* **Цитируемый отрывок**
'''
Последние годы Верлен влачил жалкое, нищенское существование. Шокированные его образом жизни друзья покинули его — к невыносимому характеру присовокупились «прелести» дна. Его мучил артрит, грабили жалкие, падшие подруги. Он сделал еще одну попытку всплыть вверх, согласившись на чтение лекций в Голландии. Но читать лекции он не умел, и публика собиралась не столько слушать, сколько глазеть на причудливого «старика». По возвращении в Париж Евгения Кранц немедленно обчистила его карманы.
Вечером, 7 января 1896 года, Поль Верлен потерял сознание и, пролежав на каменном полу холодной мансарды, скончался от воспаления легких. Он покинул сей бренный мир в ночь с 7 на 8 января 1896 года, всеми брошенный и одинокий. Его последним занятием было золотить кисточкой свой жалкий скарб. В свою последнюю новогоднюю ночь он нацарапал больной рукой стихотворение — «Смерть»…
Смерть, я любил тебя, я долго тебя звал
И все искал тебя по тягостным дорогам.
В награду тяготам, на краткий мой привал,
Победоносная, приди и стань залогом!
В заключение этого эссе не могу удержаться, чтобы не привести отрывок из блистательного предисловия Максимилиана Волошина.
…Есть область искусства, которая иногда (правда редко, случайно и прихотливо), но все же доносит нам наиболее интимные, наиболее драгоценные оттенки голосов тех людей, которых уже нет. Это — ритмическая речь, стих.
Не всякий поэт и не всякий стих обладает этими тайнами голоса. У величайших из мировых поэтов нет этого дара, и самое большее, что можем мы расслышать в их стихах, — это голос драматический и голос музыкальный.
Интимный же живой голос звучит у поэтов, часто несравненно менее гениальных и искусных. (Ибо не пришло время их гению.)
Как определить, что такое интимный голос поэта, звучащий в стихе?
Из каких сочетаний, ритмов, созвучий и напевностей слагается он?
Но он есть.
Часто бывает он спутником поэтов наивных и простодушных и всегда поэтов лирических.
Он прихотлив: он не находится ни в какой зависимости от размеров таланта.
'''
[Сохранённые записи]
'''
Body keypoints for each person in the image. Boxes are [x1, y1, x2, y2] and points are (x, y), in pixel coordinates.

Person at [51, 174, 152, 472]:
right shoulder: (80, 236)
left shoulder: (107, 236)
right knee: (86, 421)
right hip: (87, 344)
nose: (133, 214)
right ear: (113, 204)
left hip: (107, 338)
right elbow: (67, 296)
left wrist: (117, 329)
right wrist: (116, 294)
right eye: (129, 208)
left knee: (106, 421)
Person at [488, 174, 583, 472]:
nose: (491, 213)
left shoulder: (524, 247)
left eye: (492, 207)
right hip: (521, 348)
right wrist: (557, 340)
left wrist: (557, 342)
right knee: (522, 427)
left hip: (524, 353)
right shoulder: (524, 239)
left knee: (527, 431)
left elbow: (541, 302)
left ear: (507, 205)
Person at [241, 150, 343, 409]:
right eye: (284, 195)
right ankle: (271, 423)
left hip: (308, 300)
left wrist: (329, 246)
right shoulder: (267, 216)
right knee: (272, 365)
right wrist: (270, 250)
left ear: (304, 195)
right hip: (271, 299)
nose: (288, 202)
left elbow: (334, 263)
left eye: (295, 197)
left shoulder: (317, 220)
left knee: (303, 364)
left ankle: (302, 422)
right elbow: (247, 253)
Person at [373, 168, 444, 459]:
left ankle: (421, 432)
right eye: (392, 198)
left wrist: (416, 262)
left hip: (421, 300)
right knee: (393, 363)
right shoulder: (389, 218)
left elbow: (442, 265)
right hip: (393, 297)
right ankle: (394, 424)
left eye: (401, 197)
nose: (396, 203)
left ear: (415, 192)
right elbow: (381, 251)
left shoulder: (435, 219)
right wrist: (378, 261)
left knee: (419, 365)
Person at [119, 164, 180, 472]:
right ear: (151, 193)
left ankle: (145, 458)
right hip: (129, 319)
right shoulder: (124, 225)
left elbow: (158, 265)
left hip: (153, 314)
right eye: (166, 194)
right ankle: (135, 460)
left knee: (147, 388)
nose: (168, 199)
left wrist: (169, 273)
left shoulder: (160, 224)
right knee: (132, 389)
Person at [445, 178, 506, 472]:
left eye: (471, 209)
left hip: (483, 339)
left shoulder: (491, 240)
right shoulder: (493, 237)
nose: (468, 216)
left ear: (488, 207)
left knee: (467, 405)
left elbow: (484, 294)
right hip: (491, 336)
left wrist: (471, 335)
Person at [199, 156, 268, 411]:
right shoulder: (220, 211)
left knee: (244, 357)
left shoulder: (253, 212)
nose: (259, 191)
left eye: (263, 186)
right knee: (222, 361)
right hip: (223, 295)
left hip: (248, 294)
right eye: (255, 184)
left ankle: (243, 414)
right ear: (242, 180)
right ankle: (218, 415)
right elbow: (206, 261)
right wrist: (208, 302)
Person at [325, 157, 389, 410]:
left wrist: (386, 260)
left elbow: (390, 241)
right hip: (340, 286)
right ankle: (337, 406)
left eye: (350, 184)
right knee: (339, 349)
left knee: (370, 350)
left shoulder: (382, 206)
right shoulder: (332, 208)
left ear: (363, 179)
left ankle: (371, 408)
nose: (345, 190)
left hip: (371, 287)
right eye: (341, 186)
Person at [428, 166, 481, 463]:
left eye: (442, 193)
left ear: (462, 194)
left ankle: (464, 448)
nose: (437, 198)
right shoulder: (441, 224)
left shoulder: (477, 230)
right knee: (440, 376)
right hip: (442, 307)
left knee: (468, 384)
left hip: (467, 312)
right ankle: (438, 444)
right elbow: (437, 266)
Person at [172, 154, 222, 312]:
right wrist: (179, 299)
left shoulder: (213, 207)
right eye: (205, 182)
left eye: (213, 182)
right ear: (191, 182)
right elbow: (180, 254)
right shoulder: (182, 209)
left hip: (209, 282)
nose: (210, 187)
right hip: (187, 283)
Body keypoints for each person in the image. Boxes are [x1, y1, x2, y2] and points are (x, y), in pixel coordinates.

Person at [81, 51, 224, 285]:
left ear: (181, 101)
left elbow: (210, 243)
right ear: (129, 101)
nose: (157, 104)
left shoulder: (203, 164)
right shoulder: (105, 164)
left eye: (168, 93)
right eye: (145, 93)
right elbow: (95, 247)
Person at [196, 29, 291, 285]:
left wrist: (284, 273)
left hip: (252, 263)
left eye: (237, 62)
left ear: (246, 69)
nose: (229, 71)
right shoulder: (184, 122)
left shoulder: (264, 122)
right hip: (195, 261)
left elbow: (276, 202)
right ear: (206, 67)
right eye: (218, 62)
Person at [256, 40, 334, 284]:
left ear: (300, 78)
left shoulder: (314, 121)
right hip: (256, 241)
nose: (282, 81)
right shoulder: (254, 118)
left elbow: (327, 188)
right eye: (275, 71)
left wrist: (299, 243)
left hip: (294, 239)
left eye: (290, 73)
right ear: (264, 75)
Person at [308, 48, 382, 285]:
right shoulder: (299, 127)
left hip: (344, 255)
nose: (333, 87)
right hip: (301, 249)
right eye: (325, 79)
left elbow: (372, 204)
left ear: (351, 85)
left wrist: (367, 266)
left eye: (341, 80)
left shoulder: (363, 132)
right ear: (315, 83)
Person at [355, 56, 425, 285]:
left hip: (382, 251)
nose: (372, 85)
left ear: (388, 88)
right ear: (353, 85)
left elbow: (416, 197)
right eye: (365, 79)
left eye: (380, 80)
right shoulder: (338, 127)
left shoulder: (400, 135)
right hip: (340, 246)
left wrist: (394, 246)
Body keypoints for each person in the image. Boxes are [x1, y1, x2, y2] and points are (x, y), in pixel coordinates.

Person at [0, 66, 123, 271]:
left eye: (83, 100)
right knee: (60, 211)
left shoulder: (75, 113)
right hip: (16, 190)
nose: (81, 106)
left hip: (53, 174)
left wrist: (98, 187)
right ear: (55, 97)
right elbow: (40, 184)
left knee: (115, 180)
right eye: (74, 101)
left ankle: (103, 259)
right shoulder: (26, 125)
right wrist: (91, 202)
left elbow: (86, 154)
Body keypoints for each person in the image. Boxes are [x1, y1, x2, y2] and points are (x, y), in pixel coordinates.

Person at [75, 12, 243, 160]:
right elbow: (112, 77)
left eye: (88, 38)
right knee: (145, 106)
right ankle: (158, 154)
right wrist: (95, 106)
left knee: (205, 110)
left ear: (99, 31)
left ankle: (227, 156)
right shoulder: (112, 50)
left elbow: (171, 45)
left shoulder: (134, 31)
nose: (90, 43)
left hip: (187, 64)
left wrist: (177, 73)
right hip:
'''
* **Что нужно сделать**
a) В какой стране Верлен согласился читать лекции, согласно отрывку о Верлене?
b) Перескажите в виде краткого списка абзац отрывка о Верлене, начинающийся словами «Последние годы Верлен влачил», сохранив основные факты.
c) Напишите продолжение отрывка о Верлене, начиная после его последней фразы.

* **Ответы к заданиям**
a) В Голландии.

b)
- В последние годы Верлен жил в нищете.
- Друзья покинули его, шокированные его образом жизни и невыносимым характером.
- Его мучил артрит, а падшие подруги его грабили.
- Он согласился читать лекции в Голландии, но не умел этого делать, и публика приходила поглазеть на него.
- Когда он вернулся в Париж, Евгения Кранц сразу обчистила его карманы.

c)
Я слышу, например, звуки интимного голоса у Лермонтова, но не слышу их у Пушкина.
Их нет у Тютчева, но есть у Фета и еще больше у Полонского.
Но есть один поэт, всё обаяние которого сосредоточено в его голосе. Быть может, из всех поэтов всех времен стих его обладает голосом наиболее проникновенным. Мы любим его совсем не за то, что говорит он, и не за то, как он говорит, а за тот неизъяснимый оттенок голоса, который заставляет трепетать наше сердце.
Этот поэт — Поль Верлен.
Этот старый алкоголик, уличный бродяга, кабацкий завсегдатай, грязный циник обладает неотразимо искренним, детски чистым голосом, и мы, не веря ни словам, ни поступкам его, верим только голосу, с безысходным очарованием звучащему в наивных поэмах его.
И вопреки всем обстоятельствам его жизни каждому, кто о нем говорит, неизбежно приходит на уста это слово: ребенок!
«Верлен, говорит Коппе, на всю жизнь остался ребенком! Как ребенок, был он беззащитен, и жизнь жестоко и часто ранила его».
«Верлен — варвар, дикарь, ребенок… — говорит Ж. Леметр, но в душе этого ребенка иногда звучат голоса, которых никто не слышал до него».
«Ребенок! Да!.. Но испорченный ребенок», — наставительно и сурово прибавляет Рене де Гурмон.
И потому, что он всегда оставался ребенком, его голос был самое чистое пламя лирической поэзии, — певучее пламя, которое звучало всеми извилинами его темной и ясной, его сложной и простой души.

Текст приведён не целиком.